I think it’s a telling departure, because holding a non-productive asset now so that you can buy productive assets later is the opposite of how capitalism is supposed to work.

Per Mike Munger, capitalism is meant to pull investment out of the future and into the present.

Metaplanet is doing the opposite, hoovering up investment capital now so that it can do something productive with it later.

This is anti-capitalism.

Surprisingly, the capitalist stock market seems happy with this: Metaplanet trades at nearly 11x the value of its bitcoin holdings.

Vitalik says Ethereum is important to the world

Listening to Vitalik is always a welcome reminder that crypto can be more than memecoins and treasury companies — it could help make the future a good one, even. 

“The Ethereum ecosystem going well is a very important thing to particular parts of the world going in the right direction,” he told Epicenter this week.

Specifically, the Ethereum co-founder cites finance, identity and governance as areas that can benefit from the “neutral layers” only crypto can create.

For that to happen, though, he thinks the industry needs to be more mission-driven: “The thing we need to shift gears on is from saying something is by default worth building because it uses blockchains.”

Instead, he says, the industry should be “properties first,” not “technology first.”

I’d offer the bluetooth messaging app that Jack Dorsey announced this week as a prime example — it hasn’t gotten a lot of attention because there’s no crypto involved, but it embodies crypto’s original cypherpunk values.

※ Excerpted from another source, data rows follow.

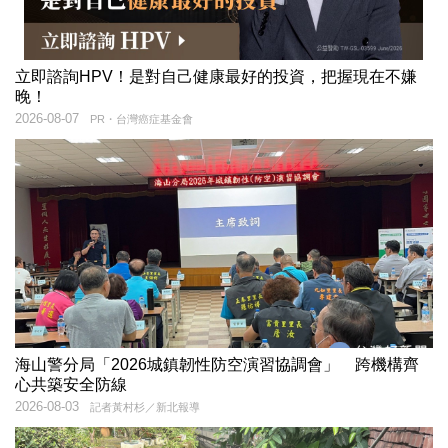
立即諮詢HPV！是對自己健康最好的投資，把握現在不嫌
晚！
2026-08-07
PR・台灣癌症基金會
海山警分局「2026城鎮韌性防空演習協調會」 跨機構齊
心共築安全防線
2026-08-03
記者黃村杉／新北報導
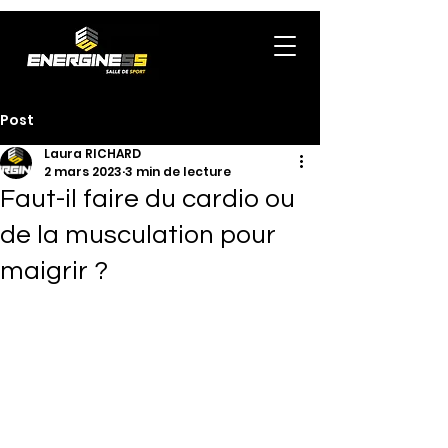
Post
Laura RICHARD
2 mars 2023
3 min de lecture
Faut-il faire du cardio ou
de la musculation pour
maigrir ?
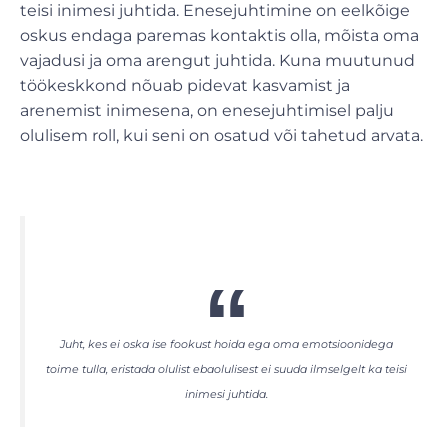
teisi inimesi juhtida. Enesejuhtimine on eelkõige
oskus endaga paremas kontaktis olla, mõista oma
vajadusi ja oma arengut juhtida. Kuna muutunud
töökeskkond nõuab pidevat kasvamist ja
arenemist inimesena, on enesejuhtimisel palju
olulisem roll, kui seni on osatud või tahetud arvata.
Juht, kes ei oska ise fookust hoida ega oma emotsioonidega
toime tulla, eristada olulist ebaolulisest ei suuda ilmselgelt ka teisi
inimesi juhtida.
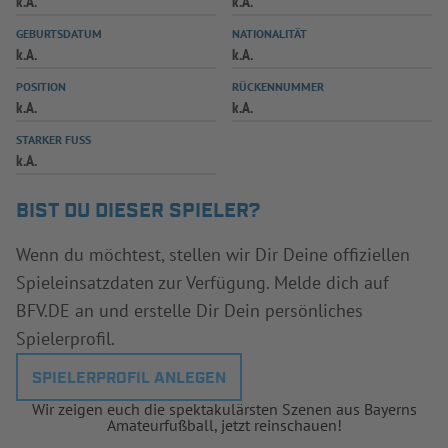
k.A.
k.A.
INFOTHEK
SPIELPLUS
GEBURTSDATUM
NATIONALITÄT
k.A.
k.A.
POSITION
RÜCKENNUMMER
k.A.
k.A.
STARKER FUSS
k.A.
BIST DU DIESER SPIELER?
Wenn du möchtest, stellen wir Dir Deine offiziellen
Spieleinsatzdaten zur Verfügung. Melde dich auf
BFV.DE an und erstelle Dir Dein persönliches
Spielerprofil.
SPIELERPROFIL ANLEGEN
Wir zeigen euch die spektakulärsten Szenen aus Bayerns
Amateurfußball, jetzt reinschauen!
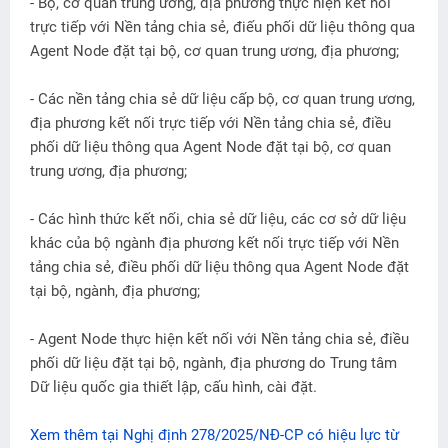
- Bộ, cơ quan trung ương, địa phương thực hiện kết nối
trực tiếp với Nền tảng chia sẻ, điếu phối dữ liệu thông qua
Agent Node đặt tại bộ, cơ quan trung ương, địa phương;
- Các nền tảng chia sẻ dữ liệu cấp bộ, cơ quan trung ương,
địa phương kết nối trực tiếp với Nền tảng chia sẻ, điều
phối dữ liệu thông qua Agent Node đặt tại bộ, cơ quan
trung ương, địa phương;
- Các hình thức kết nối, chia sẻ dữ liệu, các cơ sở dữ liệu
khác của bộ ngành địa phương kết nối trực tiếp với Nền
tảng chia sẻ, điều phối dữ liệu thông qua Agent Node đặt
tại bộ, ngành, địa phương;
- Agent Node thực hiện kết nối với Nền tảng chia sẻ, điều
phối dữ liệu đặt tại bộ, ngành, địa phương do Trung tâm
Dữ liệu quốc gia thiết lập, cấu hình, cài đặt.
Xem thêm tại Nghị định 278/2025/NĐ-CP có hiệu lực từ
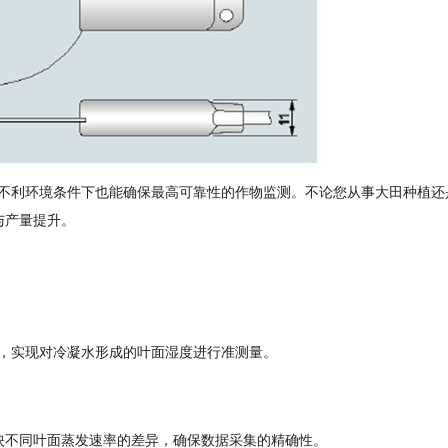
使在不利环境条件下也能确保最高可靠性的作物监测。不论您从事大田种植还
与产量提升。
为，实现对冷凝水形成的叶面湿度进行准测量。
映不同叶面蒸发速率的差异，确保数据采集的精确性。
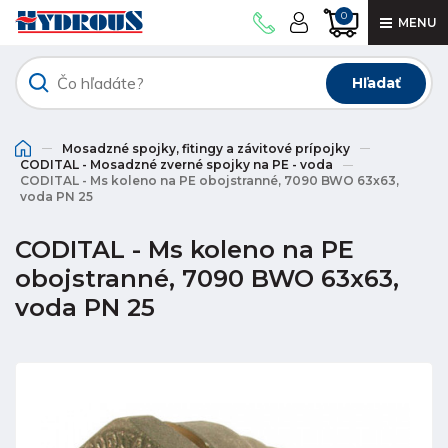
0
MENU
Hľadať
Mosadzné spojky, fitingy a závitové prípojky
CODITAL - Mosadzné zverné spojky na PE - voda
CODITAL - Ms koleno na PE obojstranné, 7090 BWO 63x63,
voda PN 25
CODITAL - Ms koleno na PE
obojstranné, 7090 BWO 63x63,
voda PN 25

Vitalik noted that the Ethereum Foundation has shifted its focus toward applications in order to better promote crypto’s original intentions: “We think that building is a much healthier way of achieving those goals than just complaining.”

Some of that complaining has been about ether’s underperformance vs. Solana’s and he seems to have heard it: “If Ethereum gets sucked into directly playing the HFT game as an L1, to me, that will just fundamentally destroy Ethereum’s soul.”

Ethereum’s competitors, he implies, are over-optimizing for the wrong things (like speed of execution), and to illustrate the risk that entails, he asked a rhetorical question: “Should we destroy humanity in exchange for a 1% chance of giving really good lives to 500 trillion shrimp?”

Only a correctly optimized Ethereum can prevent it.

The pump.fun token launches on Saturday

This weekend, the memecoin launchpad pump.fun will pull $1.3 billion of its future profits into the present with an initial coin offering.

You might, like me, be thinking that the present has quite enough memecoins as is.

But pump.fun says it’s not just about that: “Anyone can use pump to build whatever they want. It’s more than memes.”

What pump says it is building is “a global network of instant money & attention” that will disrupt the big social media platforms: “Our plan is to Kill Facebook, TikTok, and Twitch.”

That is a worthy goal, I guess, although I shudder to think what pump will replace them with.

Whatever the odds of that happening may be, the ICO at $0.004 per token does not appear to be pricing it in. 

In a note for Blockworks Research, Ryan Connor says the token’s $4 billion valuation is “very reasonable,” based strictly on the outlook for memecoins. “With Pump.fun annualizing at $750m revenue for 2025, and 25% going back to the token, this puts the token valuation at ~5x 2025 annualized revenue and ~20x 2025 annualized token buybacks.” 

Valuation is a bit less reasonable in pre-market trading on Hyperliquid, where the token was already changing hands 30% above the ICO price this afternoon.

(It’s also traded an incredible $130 million of volume over the last 24 hours, which might go a long way in explaining the giant valuation of Hyperliquid.)

Connor cites several risks to the investment case, including the risk that it’s not a traditional investment: “Buyers should keep in mind that the equity entity ultimately governs this project’s value flows today.”

Translation: Token holders will just have to hope that pump will choose to share its future profits with them.